> **Tekstfragment**
Art.20. Worden voor voorafgaand advies aan de inspecteurs van financiën voorgelegd de subsidies die niet toegekend zijn overeenkomstige organieke regelen die de toekenningsvoorwaarden, de begunstigde en het bedrag ervan vaststellen en waarvan het bedrag hoger is dan 10.000 euro.
Art.21. De inspecteur van financiën kan de voorstellen tot overeenkomsten, bestellingen en subsidies onder de in de artikelen 19 en 20 vermelde drempelbedragen voor advies opvragen in de door hem gemotiveerde gevallen.
Art.22. De bedragen, bepaald in de artikelen 19 en 20, kunnen worden gewijzigd na gemeenschappelijk overleg tussen de betrokken minister en de Minister van Begroting, na schriftelijk advies van de Korpschef van de Inspectie van financiën, hierna "Korpschef" genoemd.
De inspecteurs van financiën behouden hun raadgevende bevoegdheid inzake de algemene aanwending van de kredieten voor de uitgaven bedoeld in de artikelen 17 tot en met 22.
Art.23. In de uitoefening van hun functie onderzoeken de inspecteurs van financiën vooral de wettigheid, de regelmatigheid, de doeltreffendheid, de doelmatigheid en de budgettaire inpasbaarheid in het lopende en de volgende begrotingsjaren van de voorstellen en gaan ze na of de voorstellen overeenkomen met de beslissingen van de Ministerraad en met de ministeriële beslissingen indien het voorstellen van de dienst betreft.
De opmerkingen van het Rekenhof worden aan de inspecteurs van financiën meegedeeld.
Art.24. § 1. Onverminderd § 2 brengen de inspecteurs van financiën advies uit over de in de artikelen 17 tot en met 20 vermelde dossiers binnen een termijn van vijftien werkdagen na ontvangst van het verzoek om een advies te verlenen en het volledige dossier.
Een schriftelijke vraag om bijkomende inlichtingen schorst voornoemde termijn.
De Minister van Begroting bepaalt, in overleg met de Korpschef, wat wordt begrepen onder een volledig dossier. Voor de dossiers, zoals bedoeld in artikel 18, wordt dit mee overlegd met de Minister van Ambtenarenzaken.
Op grond van de materieel gemotiveerde hoogdringendheid kan de minister bij wie zij geaccrediteerd zijn, de directeur van de beleidscel of de leidend ambtenaar van de dienst, deze termijn inkorten zonder dat deze termijn minder dan vier werkdagen mag bedragen.
§ 2. Met betrekking tot de in artikel 17, 1° en 4° vermelde dossiers brengen de inspecteurs van financiën advies uit binnen een termijn van twaalf werkdagen.
De bevoegde minister, de directeur van de beleidscel of de leidend ambtenaar van de dienst kan hierbij verzoeken om een hoogdringend advies zonder dat de termijn minder dan vier werkdagen mag bedragen.

> **Gegevens voor analyse**
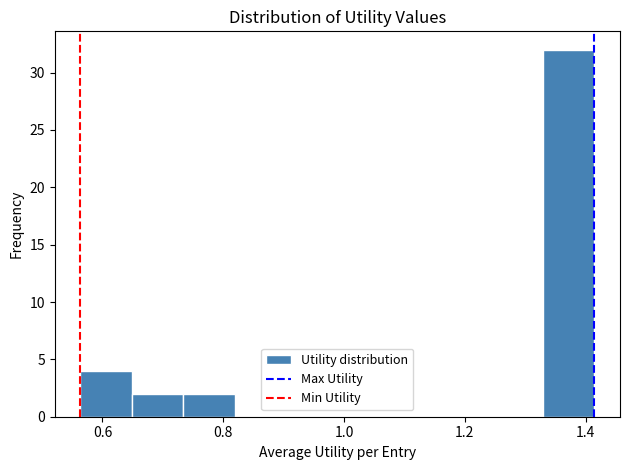

Reading left to right, list every bar in this chart as the range it spans on the x-axis followed by its height. Neither the bar edges nor the heights are printed on the chart, so give them approximately, as read against the axes.

0.56 to 0.64: 4
0.64 to 0.74: 2
0.74 to 0.82: 2
0.82 to 0.90: 0
0.90 to 0.98: 0
0.98 to 1.08: 0
1.08 to 1.16: 0
1.16 to 1.24: 0
1.24 to 1.32: 0
1.32 to 1.42: 32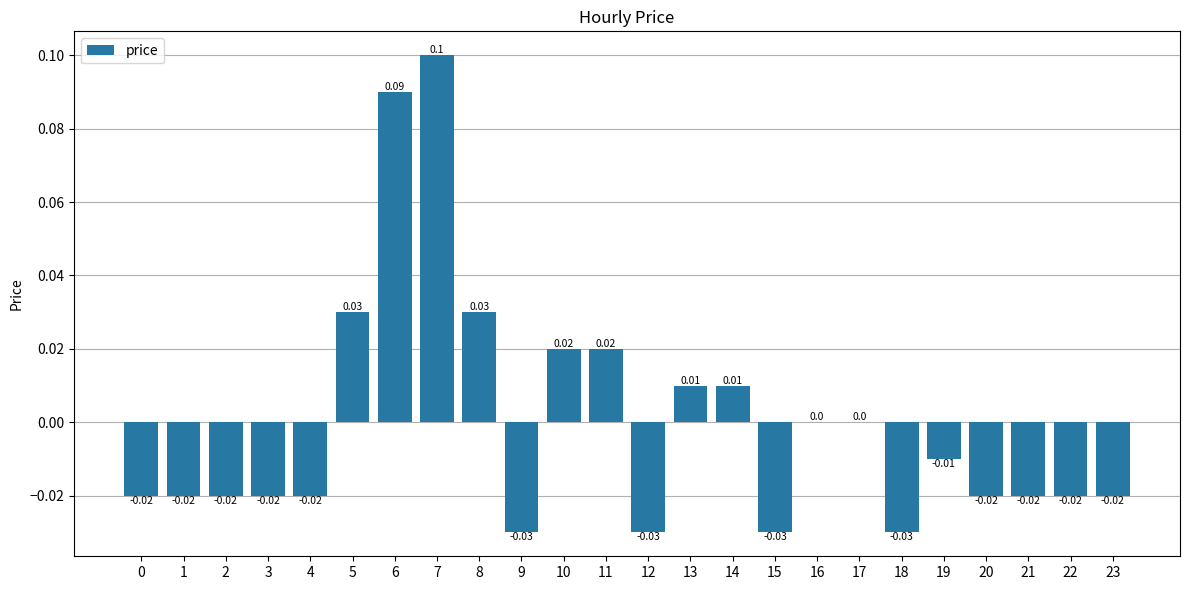

How many categories are shown in the chart?

24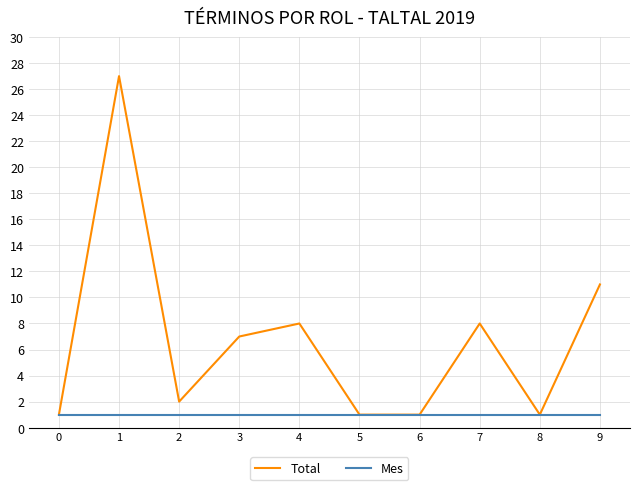

Which category has the highest value in the Total series?

1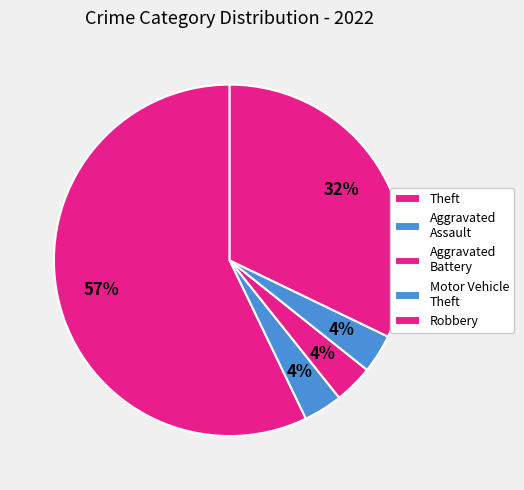

Is the sum of Robbery and Motor Vehicle Theft greater than half?

No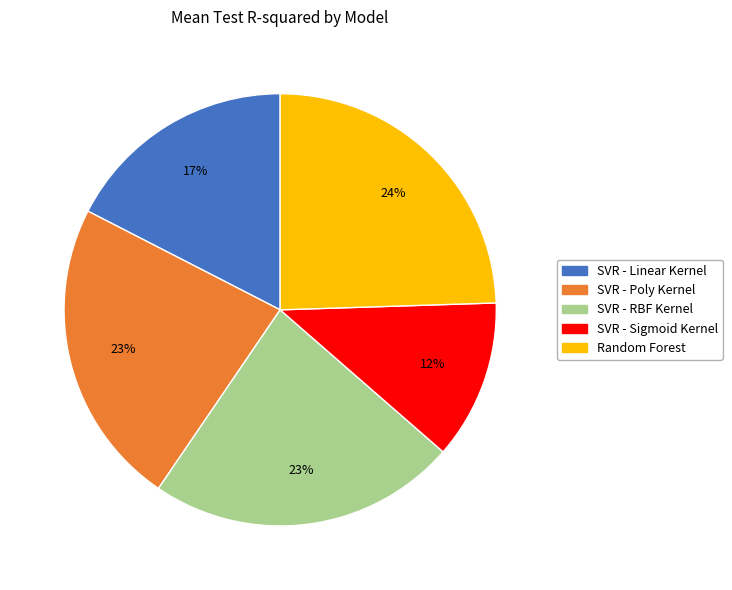

Which category has the biggest portion of the pie?

Random Forest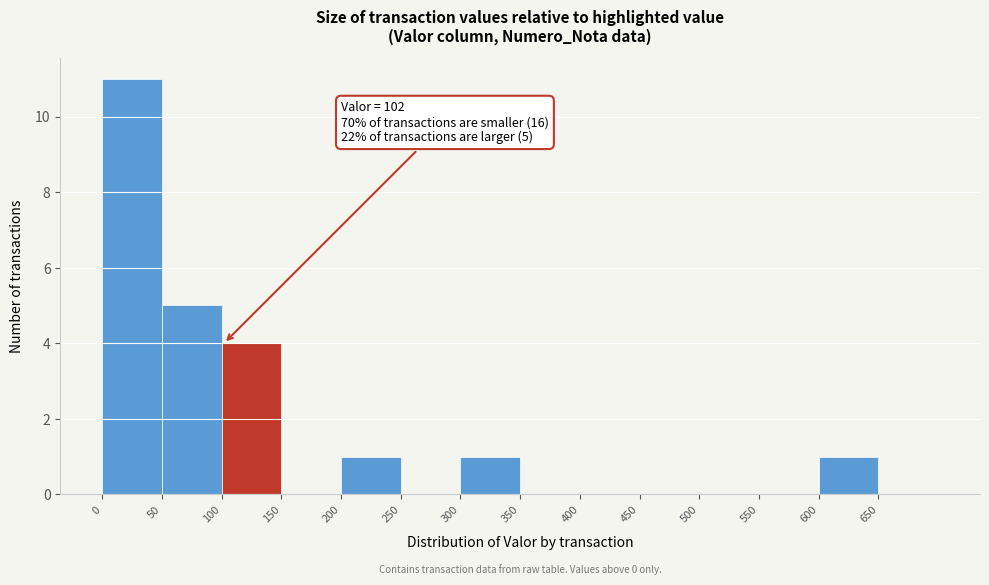

Over which range of the x-axis is the bar tallest?

0 to 50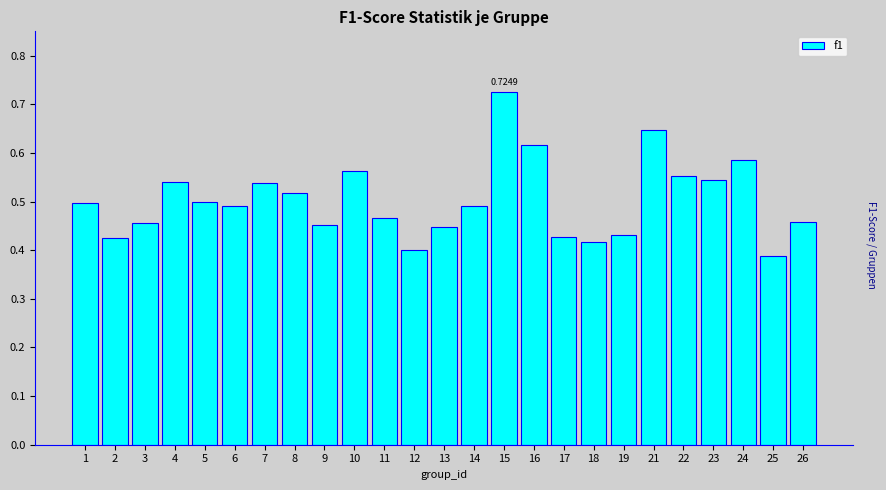

Between 7 and 11, which is larger?

7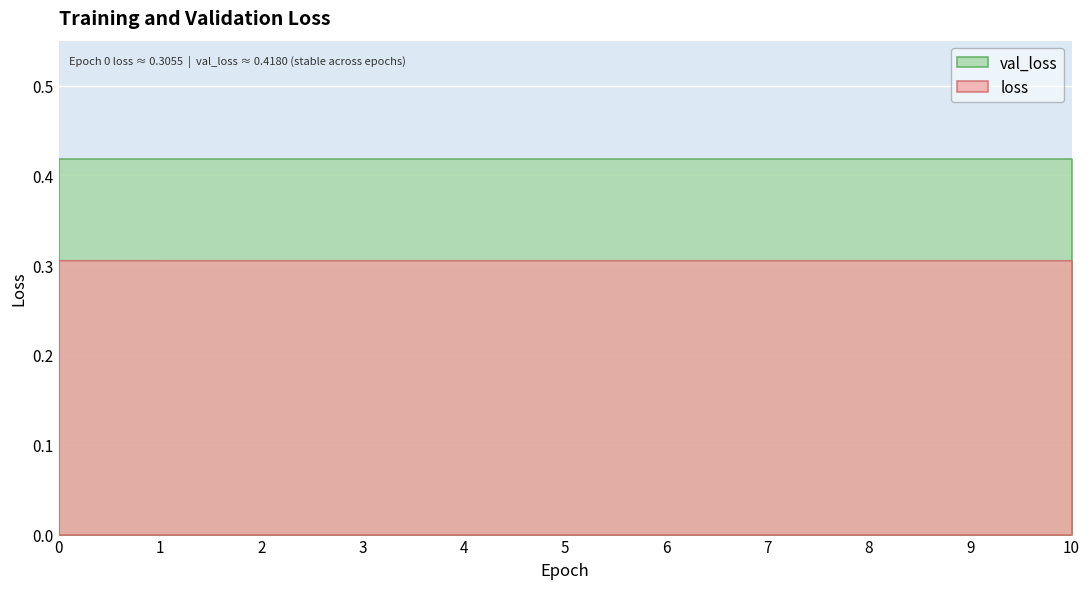

Reading right to left, transcribe all the data shown in this chart.

loss: 0.3	0.3	0.3	0.3	0.3	0.3	0.3	0.3	0.3	0.3	0.3
val_loss: 0.4	0.4	0.4	0.4	0.4	0.4	0.4	0.4	0.4	0.4	0.4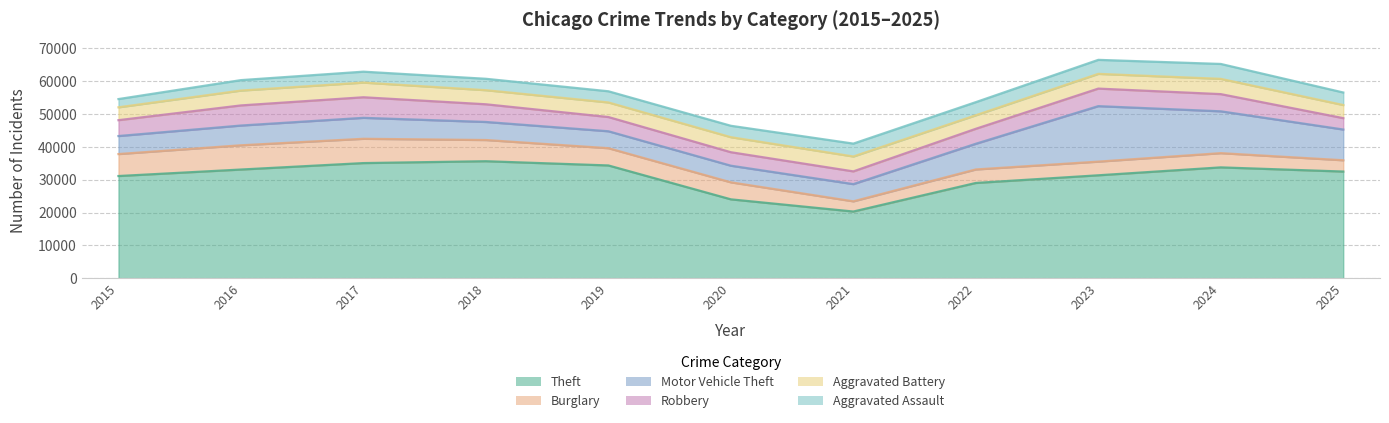

What are all the series names shown in the legend?

Theft, Burglary, Motor Vehicle Theft, Robbery, Aggravated Battery, Aggravated Assault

> **Opdracht 1**
Klopt elke uitspraak hieronder met het tekstfragment? Antwoord per uitspraak met ja of nee en citeer letterlijk de woorden uit het tekstfragment die de doorslag geven.
(a) Een subsidie van meer dan 10.000 euro die niet volgens organieke regels is toegekend, moet vooraf voor advies naar de inspecteurs van financiën.
(b) Een schriftelijke vraag om bijkomende inlichtingen verlengt de termijn voor het advies met vijf werkdagen.
(c) Bij hoogdringendheid mag de termijn voor het advies worden ingekort tot drie werkdagen.
> **Opdracht 2**
Citeer uit het tekstfragment alles vanaf "Art.24. § 1." tot en met "het volledige dossier.".

> **Uitkomst 1**
(a) Ja: "de subsidies die niet toegekend zijn overeenkomstige organieke regelen die de toekenningsvoorwaarden, de begunstigde en het bedrag ervan vaststellen en waarvan het bedrag hoger is dan 10.000 euro"
(b) Nee: "Een schriftelijke vraag om bijkomende inlichtingen schorst voornoemde termijn."
(c) Nee: "zonder dat deze termijn minder dan vier werkdagen mag bedragen"

> **Uitkomst 2**
Art.24. § 1. Onverminderd § 2 brengen de inspecteurs van financiën advies uit over de in de artikelen 17 tot en met 20 vermelde dossiers binnen een termijn van vijftien werkdagen na ontvangst van het verzoek om een advies te verlenen en het volledige dossier.